John Brewer, the highly-regarded historian of 18th-century British culture and commerce, has turned his attention to a very different time and place: 20th-century America. The core of this new book is the extraordinary story of Harry and Andrée Hahn, an ordinary young married couple who claimed to have a painting by Leonardo da Vinci, and not just any Leonardo but the autograph version of La Belle Ferronière, about 1490, one of the great treasures of the Louvre. Harry Hahn, a World War I veteran, met and married Andrée in France in 1919 and the painting, with its supposedly aristocratic provenance, was a wedding present from her aunt. When Sir Joseph Duveen incautiously and without seeing the Hahn La Belle, condemned it in a phrase, the Hahns sued him for slander, thus initiating a long-running story of art-detection and financial haggling that has gone on almost up to the present day. The court case raised publicly a number of questions about expertise and connoisseurship, provenance, the canon and other esoteric matters not normally debated by an inevitably inexpert jury in a court of law.

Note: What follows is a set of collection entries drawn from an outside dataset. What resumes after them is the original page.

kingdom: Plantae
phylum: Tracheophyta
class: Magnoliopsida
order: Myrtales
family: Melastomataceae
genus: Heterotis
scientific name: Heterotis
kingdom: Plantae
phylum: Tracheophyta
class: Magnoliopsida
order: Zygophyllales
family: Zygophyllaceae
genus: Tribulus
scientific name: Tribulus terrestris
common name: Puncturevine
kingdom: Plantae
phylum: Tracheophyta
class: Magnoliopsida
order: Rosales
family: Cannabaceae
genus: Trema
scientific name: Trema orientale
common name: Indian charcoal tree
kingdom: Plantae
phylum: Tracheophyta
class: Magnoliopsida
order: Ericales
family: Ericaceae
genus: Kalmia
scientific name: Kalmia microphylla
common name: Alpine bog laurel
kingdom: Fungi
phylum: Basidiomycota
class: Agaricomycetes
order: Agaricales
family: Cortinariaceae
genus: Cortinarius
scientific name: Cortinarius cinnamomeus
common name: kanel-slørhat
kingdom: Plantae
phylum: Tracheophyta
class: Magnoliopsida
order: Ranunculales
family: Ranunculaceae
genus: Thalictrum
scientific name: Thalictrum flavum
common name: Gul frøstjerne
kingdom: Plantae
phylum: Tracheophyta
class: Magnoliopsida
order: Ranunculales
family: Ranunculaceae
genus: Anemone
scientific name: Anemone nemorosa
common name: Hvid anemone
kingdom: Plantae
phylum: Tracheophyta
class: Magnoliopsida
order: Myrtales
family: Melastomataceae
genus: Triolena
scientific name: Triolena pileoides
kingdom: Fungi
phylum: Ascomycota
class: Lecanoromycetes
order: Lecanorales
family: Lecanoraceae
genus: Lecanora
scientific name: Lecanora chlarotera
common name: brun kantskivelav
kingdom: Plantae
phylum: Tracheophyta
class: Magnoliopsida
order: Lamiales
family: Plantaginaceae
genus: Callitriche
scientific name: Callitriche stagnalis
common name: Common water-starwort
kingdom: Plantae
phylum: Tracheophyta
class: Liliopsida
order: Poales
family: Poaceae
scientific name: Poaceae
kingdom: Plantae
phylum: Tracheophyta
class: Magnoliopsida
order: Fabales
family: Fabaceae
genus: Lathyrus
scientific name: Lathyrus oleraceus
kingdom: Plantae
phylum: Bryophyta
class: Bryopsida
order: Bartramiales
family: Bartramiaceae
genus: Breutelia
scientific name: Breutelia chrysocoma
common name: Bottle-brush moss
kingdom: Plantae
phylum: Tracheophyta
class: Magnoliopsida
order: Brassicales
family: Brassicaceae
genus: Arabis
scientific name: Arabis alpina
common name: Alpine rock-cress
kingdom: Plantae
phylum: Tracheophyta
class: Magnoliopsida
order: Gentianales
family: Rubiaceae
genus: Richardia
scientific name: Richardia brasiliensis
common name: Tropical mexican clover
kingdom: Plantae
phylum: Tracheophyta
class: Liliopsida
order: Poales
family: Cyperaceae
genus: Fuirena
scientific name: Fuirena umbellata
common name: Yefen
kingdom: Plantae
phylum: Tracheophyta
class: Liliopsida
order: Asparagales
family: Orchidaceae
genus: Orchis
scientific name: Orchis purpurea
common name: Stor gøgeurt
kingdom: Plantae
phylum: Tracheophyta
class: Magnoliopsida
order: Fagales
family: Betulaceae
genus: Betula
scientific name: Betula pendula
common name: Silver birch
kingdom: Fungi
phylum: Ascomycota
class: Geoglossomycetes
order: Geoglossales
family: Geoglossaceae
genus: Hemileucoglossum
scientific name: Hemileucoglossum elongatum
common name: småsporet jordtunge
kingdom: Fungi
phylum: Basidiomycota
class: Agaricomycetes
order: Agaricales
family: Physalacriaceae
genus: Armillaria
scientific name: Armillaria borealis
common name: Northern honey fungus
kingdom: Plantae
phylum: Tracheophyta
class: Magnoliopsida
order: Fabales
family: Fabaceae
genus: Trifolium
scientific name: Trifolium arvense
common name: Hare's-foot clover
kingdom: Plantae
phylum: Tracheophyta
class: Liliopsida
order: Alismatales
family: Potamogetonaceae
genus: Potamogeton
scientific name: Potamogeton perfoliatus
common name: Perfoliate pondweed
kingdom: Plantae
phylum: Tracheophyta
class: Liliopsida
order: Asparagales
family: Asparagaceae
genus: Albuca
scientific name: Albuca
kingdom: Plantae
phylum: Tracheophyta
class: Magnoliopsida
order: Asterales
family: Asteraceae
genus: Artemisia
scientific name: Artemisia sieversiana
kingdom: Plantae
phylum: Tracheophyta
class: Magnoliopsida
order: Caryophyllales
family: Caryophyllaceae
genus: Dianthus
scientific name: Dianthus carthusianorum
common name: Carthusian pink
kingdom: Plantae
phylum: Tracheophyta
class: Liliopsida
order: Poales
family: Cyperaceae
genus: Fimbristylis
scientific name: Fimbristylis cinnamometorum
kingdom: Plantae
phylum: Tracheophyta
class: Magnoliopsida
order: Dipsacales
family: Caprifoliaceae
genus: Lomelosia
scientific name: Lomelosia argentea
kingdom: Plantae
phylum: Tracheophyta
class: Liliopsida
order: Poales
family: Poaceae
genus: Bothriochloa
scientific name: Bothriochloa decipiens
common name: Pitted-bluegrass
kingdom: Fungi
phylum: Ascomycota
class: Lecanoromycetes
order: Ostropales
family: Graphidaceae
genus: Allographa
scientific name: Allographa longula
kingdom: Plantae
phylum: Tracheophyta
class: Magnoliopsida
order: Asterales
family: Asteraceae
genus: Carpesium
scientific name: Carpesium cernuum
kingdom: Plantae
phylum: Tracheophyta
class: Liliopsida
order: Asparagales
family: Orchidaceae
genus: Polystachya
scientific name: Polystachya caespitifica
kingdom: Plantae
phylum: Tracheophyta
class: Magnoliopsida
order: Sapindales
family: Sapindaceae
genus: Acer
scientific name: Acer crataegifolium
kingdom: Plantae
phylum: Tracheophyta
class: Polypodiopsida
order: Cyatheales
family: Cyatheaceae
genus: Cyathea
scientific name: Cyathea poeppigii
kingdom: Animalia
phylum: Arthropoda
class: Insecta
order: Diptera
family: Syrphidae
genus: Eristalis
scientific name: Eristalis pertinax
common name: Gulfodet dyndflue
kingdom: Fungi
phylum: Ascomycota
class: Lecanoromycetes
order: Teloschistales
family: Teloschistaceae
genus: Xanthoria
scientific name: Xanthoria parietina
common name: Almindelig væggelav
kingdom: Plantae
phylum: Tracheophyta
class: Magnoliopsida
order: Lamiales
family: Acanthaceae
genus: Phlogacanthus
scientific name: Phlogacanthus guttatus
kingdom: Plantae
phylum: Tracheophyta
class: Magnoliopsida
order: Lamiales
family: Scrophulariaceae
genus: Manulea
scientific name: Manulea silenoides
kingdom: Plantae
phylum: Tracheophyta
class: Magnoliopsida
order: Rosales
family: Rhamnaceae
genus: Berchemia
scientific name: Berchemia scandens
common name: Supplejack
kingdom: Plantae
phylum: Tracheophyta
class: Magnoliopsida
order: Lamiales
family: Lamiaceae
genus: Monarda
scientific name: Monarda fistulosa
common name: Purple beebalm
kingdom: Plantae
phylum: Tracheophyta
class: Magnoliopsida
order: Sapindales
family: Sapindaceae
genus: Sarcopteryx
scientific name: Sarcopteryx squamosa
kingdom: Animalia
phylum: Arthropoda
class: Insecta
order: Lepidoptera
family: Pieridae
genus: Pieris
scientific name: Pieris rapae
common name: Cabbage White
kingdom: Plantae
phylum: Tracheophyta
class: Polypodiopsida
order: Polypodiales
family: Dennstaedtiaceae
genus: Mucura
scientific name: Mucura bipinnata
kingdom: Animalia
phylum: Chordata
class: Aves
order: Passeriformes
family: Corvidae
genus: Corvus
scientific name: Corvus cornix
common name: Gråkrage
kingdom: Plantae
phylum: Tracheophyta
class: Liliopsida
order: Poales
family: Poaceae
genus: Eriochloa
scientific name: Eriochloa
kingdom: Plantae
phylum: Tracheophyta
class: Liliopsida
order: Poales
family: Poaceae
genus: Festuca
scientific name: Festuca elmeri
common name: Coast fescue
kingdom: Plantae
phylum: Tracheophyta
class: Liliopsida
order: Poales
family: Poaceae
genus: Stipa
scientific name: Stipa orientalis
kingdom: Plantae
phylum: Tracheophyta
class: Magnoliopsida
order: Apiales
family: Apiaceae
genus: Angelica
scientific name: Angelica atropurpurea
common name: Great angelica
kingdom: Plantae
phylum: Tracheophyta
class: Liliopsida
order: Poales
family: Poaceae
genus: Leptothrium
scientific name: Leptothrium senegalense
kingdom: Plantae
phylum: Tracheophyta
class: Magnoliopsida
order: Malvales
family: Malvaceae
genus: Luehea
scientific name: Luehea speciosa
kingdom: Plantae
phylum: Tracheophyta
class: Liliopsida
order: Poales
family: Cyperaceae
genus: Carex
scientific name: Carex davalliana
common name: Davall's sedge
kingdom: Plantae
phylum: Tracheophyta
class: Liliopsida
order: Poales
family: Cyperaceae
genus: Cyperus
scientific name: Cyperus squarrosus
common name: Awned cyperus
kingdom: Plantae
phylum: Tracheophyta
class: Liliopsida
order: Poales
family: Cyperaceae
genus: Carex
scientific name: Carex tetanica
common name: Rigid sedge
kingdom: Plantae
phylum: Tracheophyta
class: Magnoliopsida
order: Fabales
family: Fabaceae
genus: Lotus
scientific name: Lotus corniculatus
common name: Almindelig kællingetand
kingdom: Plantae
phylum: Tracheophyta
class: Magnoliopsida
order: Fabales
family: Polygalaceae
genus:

The Hahn La Belle is just a chapter in Duveen’s headlong career, and the story on its own, even when told in the minute detail made possible by Brewer’s use of the court records, would not amount to a whole book. However Brewer uses this framework to examine a range of issues surrounding art and collecting, money, authenticity, fakes and forgeries and sheer human credulity in the face of the mystique of the art world. He first paints in the background to the art scene in the US as America plays catch-up with the Old World of European culture, embarking on old master collecting on a grand scale and establishing museums and galleries in the fast-growing industrial cities. The Gilded Age social scene unfolds through the eyes of Henry James and Edith Wharton and the dealing world is unravelled in the diaries of the waspish René Gimpel. The central motif of the Hahn affair is buttressed by the exploration of a number of more academic issues, such as the attempts by G.B. Cavalcaselle and Giovanni Morelli to bring science and academic rigour the role of connoisseurship in authenticating old master paintings. Bernard Berenson naturally plays a part in a scenario that threatened to expose his often mixed motives in sharing his expertise. Leonardo’s modern reputation is explored to give context to the Hahn’s La Belle. Gradually one after another the players appear on the scene, among them Berenson’s rival Robert Langton Douglas and the mandarin and evasive young director of the National Gallery in London, Kenneth Clark. Although La Belle was not regarded as a fake, since disputed attributions have some common ground with the world of faking and forgery, the cases of Van Meegeren’s Vermeers and the Wacker Van Goghs feature as well. Muddying the waters throughout is the failure of this array of experts to agree on the authorship of the Louvre painting, a matter of considerable confusion during the court case and its aftermath. In the event, Duveen settled out of court with the Hahns, paying them the considerable sum of $60,000.
Of course, neither La Belle nor the several other hopeful contenders that circled the American firmament briefly in the boom years of American art collecting, is the “American Leonardo” (a title incidentally bestowed on America’s artist-inventor Samuel Morse). That distinction belongs to the early portrait by Leonardo of Ginevra de’ Benci bought from the House of Liechtenstein for the National Gallery of Art in Washington, DC, in 1967, setting what was then a world record for the price of $5m. Ginevra remains even today the only painting by Leonardo in a North American museum, and given that fact, the furore surrounding the appearance on the American market in 1920 of La Belle actually seems almost muted. Had it been proved to be by Leonardo and acquired, as the Hahns had hoped, by the fledgling Kansas Art Institute (eventually to emerge as the Nelson-Atkins Museum of Art), it would have been a civic coup almost beyond imagination. Brewer devotes a chapter to Kansas City and the tortuous progress towards the Nelson-Atkins Museum and cultural coming-of-age.
The Hahn saga continued after World War II, re-ignited by Harry Hahn’s book, The Rape of “La Belle” (1946). What followed was an endless succession of wearisome and ultimately inconclusive negotiations for the painting to be first recognised as authentic and then sold. This involved much scientific and pseudo-scientific analysis and another group of experts. As with every hopeful new direction in the “Hahn affair”, the verdict is again unproven. La Belle still lives in a safe deposit, its status and fate both unresolved.